Meetings without agendas tend to: run over time, wander off-topic, produce unclear decisions, and leave participants uncertain about next steps. A well-written agenda distributed in advance allows people to prepare, sets clear expectations for the meeting’s scope, and provides a structure the facilitator can use to keep things on track.

What a Good Agenda Includes

  • Meeting purpose: One sentence stating the goal of the meeting (to decide X, to review Y, to plan Z). Not just “team meeting”.
  • Logistics: Date, time, location or video link, expected duration.
  • Attendees: Who is expected (and optionally, who is optional).
  • Agenda items: Each item listed with the owner (who is leading this item) and a time allocation.
  • Pre-reading: Any documents, reports or materials people should review before the meeting.
  • AOB: Any Other Business — a brief slot for items not on the agenda. Keeping this short prevents scope creep.

Writing Effective Agenda Items

  1. 1

    Frame items as questions or actions, not topics

    “Q3 marketing” is a topic — it could mean anything. “Decide on the Q3 marketing budget allocation (20 min)” is a specific agenda item that tells attendees what to prepare and what the expected output is. Frame each item as: what decision needs to be made, what information needs to be shared, or what action needs to be agreed.

  2. 2

    Assign a time allocation to every item

    The most important structural element. Add up all time allocations and ensure they total less than the meeting duration (allow a 5–10 minute buffer). Time allocations keep the facilitator and attendees aware of pace. When a discussion exceeds its allocation, the facilitator can make an explicit choice: extend this item (reducing time elsewhere) or table it for a separate meeting.

  3. 3

    Put the most important items first

    If the meeting runs over (it will), less important items at the end are the ones that get cut — this is acceptable. Putting a critical decision item last means it may never get adequate attention or gets rushed.

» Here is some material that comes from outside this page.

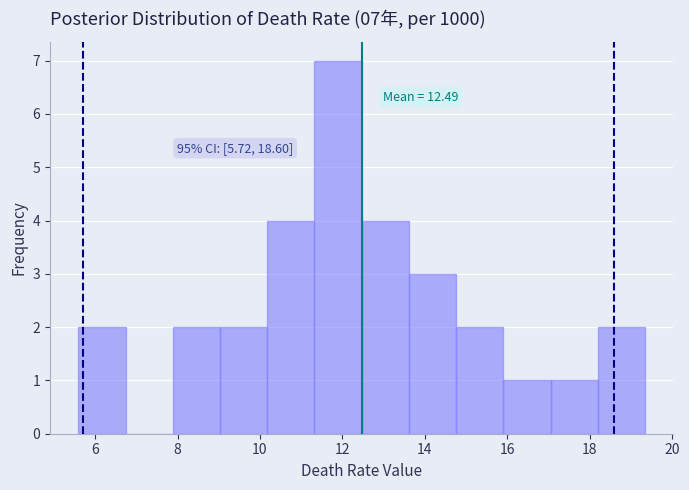

Which range on the x-axis has the tallest bar?

11.4 to 12.4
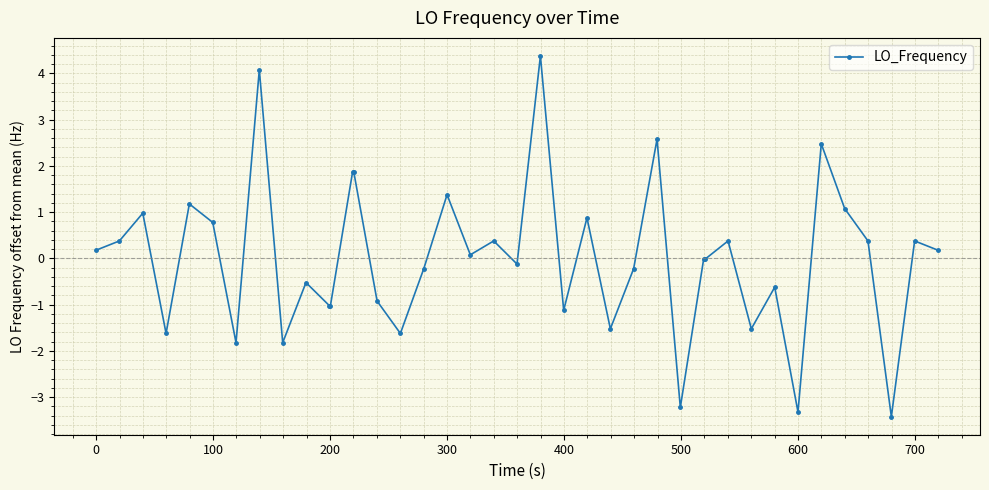

Is this an area chart (filled region under the line)?

No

Prioritise ruthlessly.

  4. 4

    Send at least 24 hours in advance

    An agenda sent 5 minutes before the meeting starts is nearly useless. Send at least 24 hours ahead so attendees can prepare, review pre-reading, and flag if they have additional items to add.

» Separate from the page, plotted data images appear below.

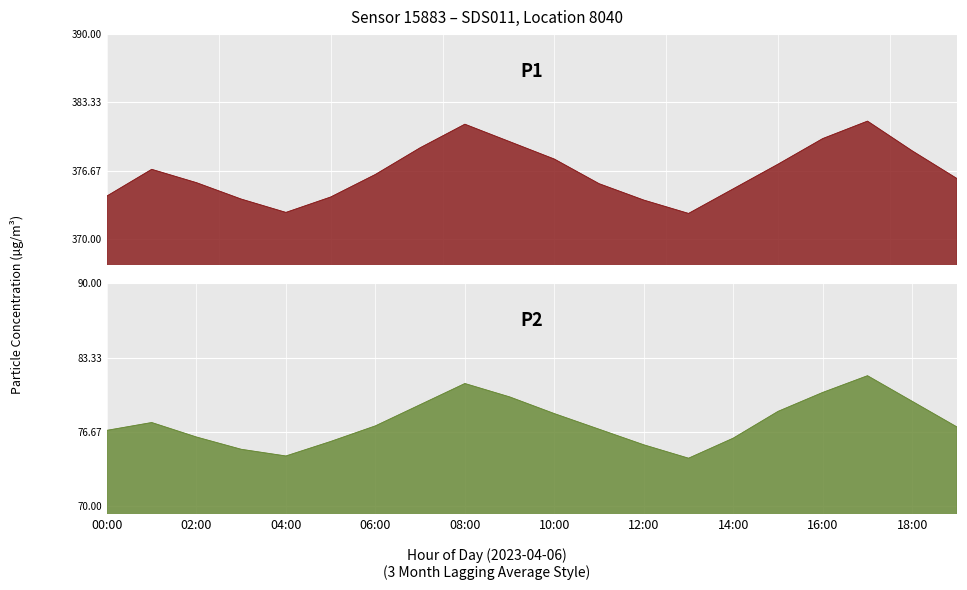

What is the sum of all P1 values?

7530.5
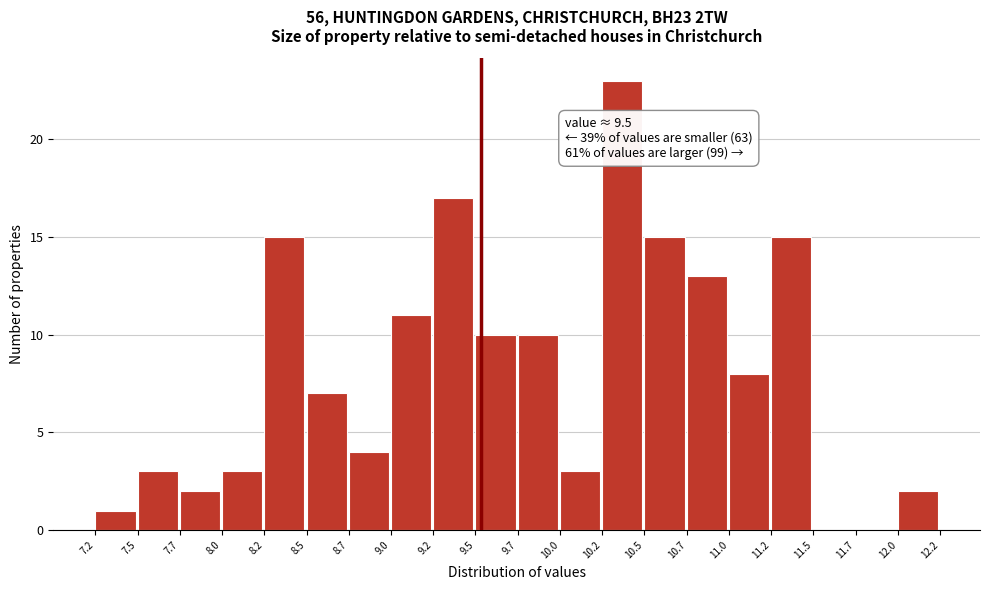

Over which range of the x-axis is the bar tallest?

10.2 to 10.5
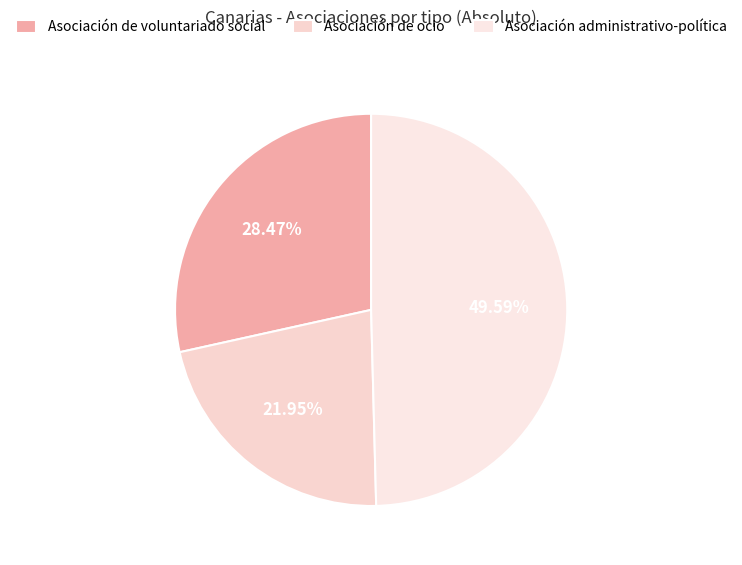

Does Asociación de ocio represent more than half of the total?

No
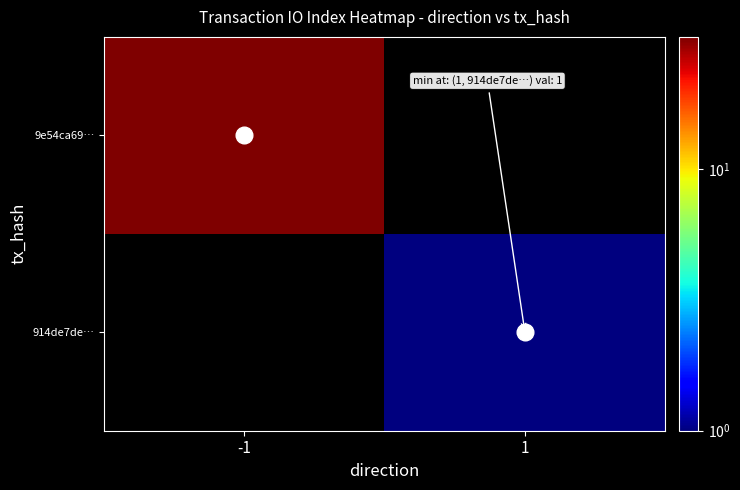

At how many categories does at least one series exceed 2?

1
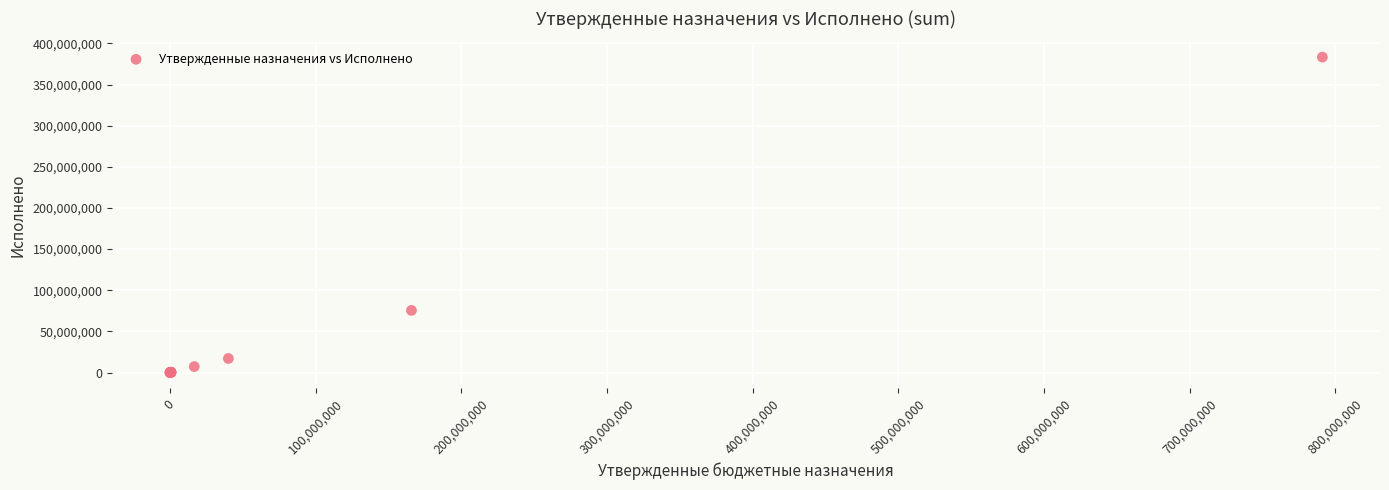

What Y value in the scatter plot is closest to 191688405?

75553694.5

Frequently Asked Questions

A 60-minute meeting should have no more than 4–6 items. Each item needs enough time for actual discussion — 3-minute allocations for complex decisions are unrealistic. If you have 10 items for a 60-minute meeting, either extend the meeting, split into two meetings, or eliminate/table items that do not require the full group. A meeting where 8 of 10 agenda items get 2 minutes each is not a useful meeting.
The agenda is the plan — what will be discussed and who will cover it. It is sent before the meeting. Meeting minutes are the record — what was actually discussed, what decisions were made, and what action items were agreed. They are produced after the meeting. A good agenda naturally structures the minutes: decisions against each agenda item make the minutes easy to write and the record clear.